NHS concern prompts mental health checks for Superdrug Botox patients
Superdrug will introduce mental health checks for its Botox patients, after NHS England called on the chain to do more to protect customers from body image pressures.
The commissioner announced on Saturday (January 19) that the multiple had agreed to introduce additional patient safeguards as a result of a letter – dated September 6, 2018 – from NHS England medical director Stephen Powis to Superdrug’s chief executive Peter Macnab, outlining his concerns about its aesthetic treatment service.
The multiple launched its “skin renewal service” – which includes Botox and dermal fillers from £99 – at a branch in central London last August, in response to what it said was growing patient demand.
In the letter to Mr Macnab, Mr Powis called for reassurance that staff providing the service were “appropriately trained to screen for people with body dysmorphic disorder…and that these checks are carried out”.
Superdrug “fully committed” to protecting patients
Superdrug said it has added additional questions – specific to body dysmorphic disorder – to its one-hour consultations for the service, following a “productive” meeting with the NHS.
“We remain fully committed to including recommended protections for mental health. We met with the NHS to ensure we have the highest safety standards and quality of patient care,” the multiple said.
“We’ve always assessed a patient’s mental health as part of our skin renew consultation process. This assessment is woven through the consultation by our trained and qualified aesthetic nurse practitioners, whose experience and qualifications far exceed current standards.”

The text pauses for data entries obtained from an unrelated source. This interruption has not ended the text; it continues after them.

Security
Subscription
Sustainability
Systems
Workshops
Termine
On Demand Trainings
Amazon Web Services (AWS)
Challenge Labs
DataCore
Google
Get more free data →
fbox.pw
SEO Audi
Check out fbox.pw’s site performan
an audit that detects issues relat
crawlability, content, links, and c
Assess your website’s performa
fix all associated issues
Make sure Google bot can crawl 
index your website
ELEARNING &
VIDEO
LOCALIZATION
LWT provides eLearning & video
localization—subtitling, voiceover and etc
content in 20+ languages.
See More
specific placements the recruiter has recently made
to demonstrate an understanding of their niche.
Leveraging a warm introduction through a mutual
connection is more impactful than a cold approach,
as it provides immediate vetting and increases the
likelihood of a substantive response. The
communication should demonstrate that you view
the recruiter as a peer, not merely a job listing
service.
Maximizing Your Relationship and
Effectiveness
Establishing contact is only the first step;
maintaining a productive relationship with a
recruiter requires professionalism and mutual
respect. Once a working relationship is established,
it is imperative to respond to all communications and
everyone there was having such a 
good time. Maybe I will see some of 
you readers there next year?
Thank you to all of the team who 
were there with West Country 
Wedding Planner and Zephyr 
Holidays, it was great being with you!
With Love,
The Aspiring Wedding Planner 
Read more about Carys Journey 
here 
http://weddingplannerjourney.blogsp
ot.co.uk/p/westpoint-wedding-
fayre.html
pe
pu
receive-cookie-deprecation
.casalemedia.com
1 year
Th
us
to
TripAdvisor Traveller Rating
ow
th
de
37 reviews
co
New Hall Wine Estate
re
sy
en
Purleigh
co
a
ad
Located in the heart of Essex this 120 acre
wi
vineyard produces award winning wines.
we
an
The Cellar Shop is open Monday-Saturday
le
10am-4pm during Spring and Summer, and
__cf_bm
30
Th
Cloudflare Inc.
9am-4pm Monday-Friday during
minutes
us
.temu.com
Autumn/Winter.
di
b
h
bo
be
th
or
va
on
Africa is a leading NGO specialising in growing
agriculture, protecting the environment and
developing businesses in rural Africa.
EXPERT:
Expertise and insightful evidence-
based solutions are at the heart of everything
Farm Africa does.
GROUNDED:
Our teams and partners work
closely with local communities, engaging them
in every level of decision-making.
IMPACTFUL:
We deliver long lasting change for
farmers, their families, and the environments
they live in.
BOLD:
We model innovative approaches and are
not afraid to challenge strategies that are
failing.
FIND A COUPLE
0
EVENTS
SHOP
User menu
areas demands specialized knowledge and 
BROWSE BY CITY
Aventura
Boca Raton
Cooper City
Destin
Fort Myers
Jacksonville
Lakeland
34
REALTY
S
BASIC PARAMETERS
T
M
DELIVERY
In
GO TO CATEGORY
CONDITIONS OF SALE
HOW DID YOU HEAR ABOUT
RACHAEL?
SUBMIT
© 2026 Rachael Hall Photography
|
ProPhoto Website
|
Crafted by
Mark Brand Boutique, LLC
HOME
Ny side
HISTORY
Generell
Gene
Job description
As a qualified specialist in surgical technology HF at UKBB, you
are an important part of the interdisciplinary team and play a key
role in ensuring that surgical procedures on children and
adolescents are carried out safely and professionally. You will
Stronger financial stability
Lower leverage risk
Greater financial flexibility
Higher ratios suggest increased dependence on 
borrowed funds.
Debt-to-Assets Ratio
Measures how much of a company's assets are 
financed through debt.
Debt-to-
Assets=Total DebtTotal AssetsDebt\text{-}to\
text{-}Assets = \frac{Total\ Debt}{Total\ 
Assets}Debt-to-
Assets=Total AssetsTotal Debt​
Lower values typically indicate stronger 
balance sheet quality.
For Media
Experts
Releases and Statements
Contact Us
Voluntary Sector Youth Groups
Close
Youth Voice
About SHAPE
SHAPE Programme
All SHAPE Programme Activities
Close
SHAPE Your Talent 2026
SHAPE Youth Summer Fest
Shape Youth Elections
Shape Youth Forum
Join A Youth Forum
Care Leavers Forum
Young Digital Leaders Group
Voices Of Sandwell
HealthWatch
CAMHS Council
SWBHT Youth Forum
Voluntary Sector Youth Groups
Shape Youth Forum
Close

Currently there is no statutory regulation for private cosmetic surgery.
NHS welcomes further checks
Mr Powis “welcomed” the introduction of further checks by the multiple, but NHS England warned “checks need to be applied correctly by clinically trained experts in order to be effective”.
Mr Powis said: “Pressures on young people’s mental health are greater than they have ever been, with families and the health service too often left to pick up the pieces.
“The lack of tough checks on cosmetic surgery procedures means the public is dependent on business taking voluntary steps to get their house in order, leaving people avoidably exposed to dangerous practices.”